Ireland had done it, and fittingly had sealed it with a last defiant act. Ireland move on to Johannesburg with an unlikely shot at sealing the series next Saturday, but at the very least will take the series to the last Test in Port Elizabeth.
Scoring sequence: 11 mins Payne try, Jackson con 0-7; 16 mins Lambie pen 3-7; 19 mins Jackosn pen 3-10; 26 mins Jantjies pen 6-10; 32 mins Mvovo try, Jantjies con 13-10; 37 mins Jackson drop goal 13-13; (half-time 13-13); 43 mins Murray try, Jackson con 13-20; 68 mins Jackson pen 13-23; 69 mins Du Toit try, Jantjies con 20-23; 77 mins Jackson pen 20-26.
SOUTH AFRICA: Willie le Roux (Cell C Sharks); JP Pietersen (Cell C Sharks), Lionel Mapoe (Emirates Lions), Damian De Allende (DHL Stormers), Lwazi Mvovo (Cell C Sharks); Pat Lambie (Cell C Sharks), Faf de Klerk (Emirates Lions); Tendai Mtawarira (Cell C Sharks), Adriaan Strauss (Vodacom Bulls) (capt), Frans Malherbe (DHL Stormers); Eben Etzebeth (DHL Stormers), Lood de Jager (Toyota Cheetahs); Francois Louw (Bath), Siya Kolisi (DHL Stormers), Duane Vermeulen (Toulon).

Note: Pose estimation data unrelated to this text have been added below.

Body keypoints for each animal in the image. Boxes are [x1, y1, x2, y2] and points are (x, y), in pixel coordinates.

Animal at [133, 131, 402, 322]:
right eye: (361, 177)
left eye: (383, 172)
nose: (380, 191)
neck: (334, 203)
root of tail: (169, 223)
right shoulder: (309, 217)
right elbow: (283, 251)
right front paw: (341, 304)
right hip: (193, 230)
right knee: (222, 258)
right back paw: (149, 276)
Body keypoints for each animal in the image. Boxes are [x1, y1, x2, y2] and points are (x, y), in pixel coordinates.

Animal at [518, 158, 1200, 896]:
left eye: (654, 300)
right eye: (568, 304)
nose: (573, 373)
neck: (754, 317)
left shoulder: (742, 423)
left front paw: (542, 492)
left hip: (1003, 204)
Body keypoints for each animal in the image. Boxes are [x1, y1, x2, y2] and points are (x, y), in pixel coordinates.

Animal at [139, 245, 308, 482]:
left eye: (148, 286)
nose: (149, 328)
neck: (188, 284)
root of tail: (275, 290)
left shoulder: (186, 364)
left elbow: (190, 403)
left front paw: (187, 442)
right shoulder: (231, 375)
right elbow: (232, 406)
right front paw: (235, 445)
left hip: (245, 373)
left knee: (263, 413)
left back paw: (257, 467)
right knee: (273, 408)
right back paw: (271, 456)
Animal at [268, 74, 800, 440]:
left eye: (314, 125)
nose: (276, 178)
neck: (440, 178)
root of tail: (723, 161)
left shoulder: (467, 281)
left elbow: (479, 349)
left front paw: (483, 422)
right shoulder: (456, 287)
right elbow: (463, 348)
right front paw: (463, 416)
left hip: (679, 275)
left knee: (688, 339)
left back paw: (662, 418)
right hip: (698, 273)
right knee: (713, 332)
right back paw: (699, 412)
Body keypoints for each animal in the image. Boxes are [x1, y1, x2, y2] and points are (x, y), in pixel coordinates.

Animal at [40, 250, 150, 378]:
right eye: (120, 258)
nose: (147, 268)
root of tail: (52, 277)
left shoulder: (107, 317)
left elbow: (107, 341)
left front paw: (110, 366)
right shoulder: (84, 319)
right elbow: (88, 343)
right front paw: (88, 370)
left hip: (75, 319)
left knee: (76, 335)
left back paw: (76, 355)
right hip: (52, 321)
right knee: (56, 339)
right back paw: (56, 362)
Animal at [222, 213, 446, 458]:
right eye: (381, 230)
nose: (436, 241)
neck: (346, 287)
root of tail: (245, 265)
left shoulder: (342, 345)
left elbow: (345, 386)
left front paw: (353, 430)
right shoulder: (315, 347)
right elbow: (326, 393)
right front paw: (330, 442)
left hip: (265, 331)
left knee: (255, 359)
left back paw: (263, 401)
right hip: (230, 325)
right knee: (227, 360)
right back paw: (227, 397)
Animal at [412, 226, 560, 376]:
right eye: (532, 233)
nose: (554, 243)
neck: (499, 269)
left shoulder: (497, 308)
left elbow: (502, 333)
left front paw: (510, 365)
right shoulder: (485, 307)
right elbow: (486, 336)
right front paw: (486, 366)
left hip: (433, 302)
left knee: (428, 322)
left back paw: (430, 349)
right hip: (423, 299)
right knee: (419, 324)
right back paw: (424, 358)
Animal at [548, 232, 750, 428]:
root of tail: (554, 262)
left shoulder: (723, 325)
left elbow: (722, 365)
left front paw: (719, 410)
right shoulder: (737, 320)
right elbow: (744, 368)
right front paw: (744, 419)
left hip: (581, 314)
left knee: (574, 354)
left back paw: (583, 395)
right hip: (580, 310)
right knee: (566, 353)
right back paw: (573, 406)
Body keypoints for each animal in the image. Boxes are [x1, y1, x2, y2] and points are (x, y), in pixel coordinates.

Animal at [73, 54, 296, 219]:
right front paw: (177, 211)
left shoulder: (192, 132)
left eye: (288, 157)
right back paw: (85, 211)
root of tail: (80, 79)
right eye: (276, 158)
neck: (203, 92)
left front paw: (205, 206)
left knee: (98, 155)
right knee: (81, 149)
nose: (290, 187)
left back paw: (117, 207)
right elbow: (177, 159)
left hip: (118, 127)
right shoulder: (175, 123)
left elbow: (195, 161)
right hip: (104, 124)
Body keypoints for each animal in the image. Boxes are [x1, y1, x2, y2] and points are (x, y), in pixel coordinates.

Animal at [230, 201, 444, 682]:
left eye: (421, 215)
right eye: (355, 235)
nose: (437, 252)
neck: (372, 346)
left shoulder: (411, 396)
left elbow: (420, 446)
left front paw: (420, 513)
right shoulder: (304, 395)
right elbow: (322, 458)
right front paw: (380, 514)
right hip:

Replacements: Elton Jantjies (Emirates Lions) for Lambie (23 mins), Pieter-Steph du Toit (DHL Stormers) for de Jager, Warren Whiteley (Emirates Lions) for Louw (both 56 mins), Trevor Nyakane (Vodacom Bulls) for Mtawarira (59 mins), Rudy Paige (Vodacom Bulls) for De Klerk, Jesse Kriel (Vodacom Bulls) for Mapoe (both 68 mins), Julian Redelinghuys (Emirates Lions) for Malherbe (77 mins). Not used: Bongi Mbonambi (DHL Stormers).
IRELAND: Jared Payne (Ulster); Andrew Trimble (Ulster), Robbie Henshaw (Connacht), Luke Marshall (Ulster), Keith Earls (Munster); Paddy Jackson (Ulster), Conor Murray (Munster); Jack McGrath (Leinster), Rory Best (Ulster) (capt), Mike Ross (Leinster); Iain Henderson (Ulster), Devin Toner (Leinster), CJ Stander (Munster), Jordi Murphy (Leinster), Jamie Heaslip (Leinster).
Replacements: Tadhg Furlong (Leinster) for Ross (59 mins), Ultan Dillane (Connacht) for Henderson (69 mins), Seán Cronin (Leinster) for Best (70 mins), Rhys Ruddock (Leinster) for Murphy (74 mins), Craig Gilroy (Ulster) for Earls (77 mins). Not used: Finlay Bealham (Connacht), Kieran Marmion (Connacht), Ian Madigan (Leinster).
Sent off: Stander (23 mins). Sin-binned: Henshaw (32-42 mins).
Referee: Mathieu Raynal (France). Assistant referees: Angus Gardner (Australia), Matthew Carley (England). Television match official: Jim Yuille (Scotland).